Exercise aim => Write out the listing exactly, from its first line through the line holding "Programma per kern", but include none of the pictures.

Exercise input: Begin

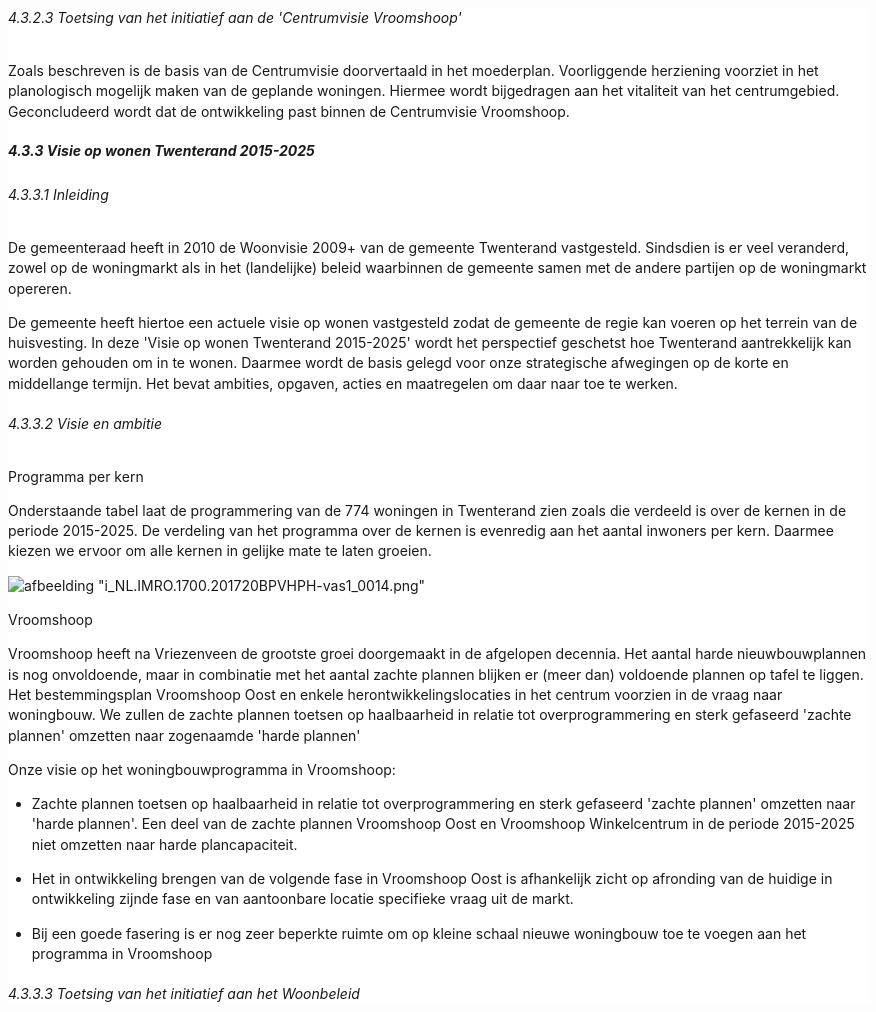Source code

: ###### 4\.3\.2\.3 Toetsing van het initiatief aan de 'Centrumvisie Vroomshoop'

Zoals beschreven is de basis van de Centrumvisie doorvertaald in het moederplan. Voorliggende herziening voorziet in het planologisch mogelijk maken van de geplande woningen. Hiermee wordt bijgedragen aan het vitaliteit van het centrumgebied. Geconcludeerd wordt dat de ontwikkeling past binnen de Centrumvisie Vroomshoop.

##### 4\.3\.3 Visie op wonen Twenterand 2015\-2025

###### 4\.3\.3\.1 Inleiding

De gemeenteraad heeft in 2010 de Woonvisie 2009\+ van de gemeente Twenterand vastgesteld. Sindsdien is er veel veranderd, zowel op de woningmarkt als in het (landelijke) beleid waarbinnen de gemeente samen met de andere partijen op de woningmarkt opereren.

De gemeente heeft hiertoe een actuele visie op wonen vastgesteld zodat de gemeente de regie kan voeren op het terrein van de huisvesting. In deze 'Visie op wonen Twenterand 2015\-2025' wordt het perspectief geschetst hoe Twenterand aantrekkelijk kan worden gehouden om in te wonen. Daarmee wordt de basis gelegd voor onze strategische afwegingen op de korte en middellange termijn. Het bevat ambities, opgaven, acties en maatregelen om daar naar toe te werken.

###### 4\.3\.3\.2 Visie en ambitie

Programma per kern

Onderstaande tabel laat de programmering van de 774 woningen in Twenterand zien zoals die verdeeld is over de kernen in de periode 2015\-2025\. De verdeling van het programma over de kernen is evenredig aan het aantal inwoners per kern. Daarmee kiezen we ervoor om alle kernen in gelijke mate te laten groeien.

![afbeelding "i_NL.IMRO.1700.201720BPVHPH-vas1_0014.png"](i_NL.IMRO.1700.201720BPVHPH-vas1_0014.png)

Vroomshoop

Vroomshoop heeft na Vriezenveen de grootste groei doorgemaakt in de afgelopen decennia. Het aantal harde nieuwbouwplannen is nog onvoldoende, maar in combinatie met het aantal zachte plannen blijken er (meer dan) voldoende plannen op tafel te liggen. Het bestemmingsplan Vroomshoop Oost en enkele herontwikkelingslocaties in het centrum voorzien in de vraag naar woningbouw. We zullen de zachte plannen toetsen op haalbaarheid in relatie tot overprogrammering en sterk gefaseerd 'zachte plannen' omzetten naar zogenaamde 'harde plannen'

Onze visie op het woningbouwprogramma in Vroomshoop:

* Zachte plannen toetsen op haalbaarheid in relatie tot overprogrammering en sterk gefaseerd 'zachte plannen' omzetten naar 'harde plannen'. Een deel van de zachte plannen Vroomshoop Oost en Vroomshoop Winkelcentrum in de periode 2015\-2025 niet omzetten naar harde plancapaciteit.

* Het in ontwikkeling brengen van de volgende fase in Vroomshoop Oost is afhankelijk zicht op afronding van de huidige in ontwikkeling zijnde fase en van aantoonbare locatie specifieke vraag uit de markt.

* Bij een goede fasering is er nog zeer beperkte ruimte om op kleine schaal nieuwe woningbouw toe te voegen aan het programma in Vroomshoop

###### 4\.3\.3\.3 Toetsing van het initiatief aan het Woonbeleid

Exercise input: End

Reply to the exercise =>
Source code

: ###### 4\.3\.2\.3 Toetsing van het initiatief aan de 'Centrumvisie Vroomshoop'

Zoals beschreven is de basis van de Centrumvisie doorvertaald in het moederplan. Voorliggende herziening voorziet in het planologisch mogelijk maken van de geplande woningen. Hiermee wordt bijgedragen aan het vitaliteit van het centrumgebied. Geconcludeerd wordt dat de ontwikkeling past binnen de Centrumvisie Vroomshoop.

##### 4\.3\.3 Visie op wonen Twenterand 2015\-2025

###### 4\.3\.3\.1 Inleiding

De gemeenteraad heeft in 2010 de Woonvisie 2009\+ van de gemeente Twenterand vastgesteld. Sindsdien is er veel veranderd, zowel op de woningmarkt als in het (landelijke) beleid waarbinnen de gemeente samen met de andere partijen op de woningmarkt opereren.

De gemeente heeft hiertoe een actuele visie op wonen vastgesteld zodat de gemeente de regie kan voeren op het terrein van de huisvesting. In deze 'Visie op wonen Twenterand 2015\-2025' wordt het perspectief geschetst hoe Twenterand aantrekkelijk kan worden gehouden om in te wonen. Daarmee wordt de basis gelegd voor onze strategische afwegingen op de korte en middellange termijn. Het bevat ambities, opgaven, acties en maatregelen om daar naar toe te werken.

###### 4\.3\.3\.2 Visie en ambitie

Programma per kern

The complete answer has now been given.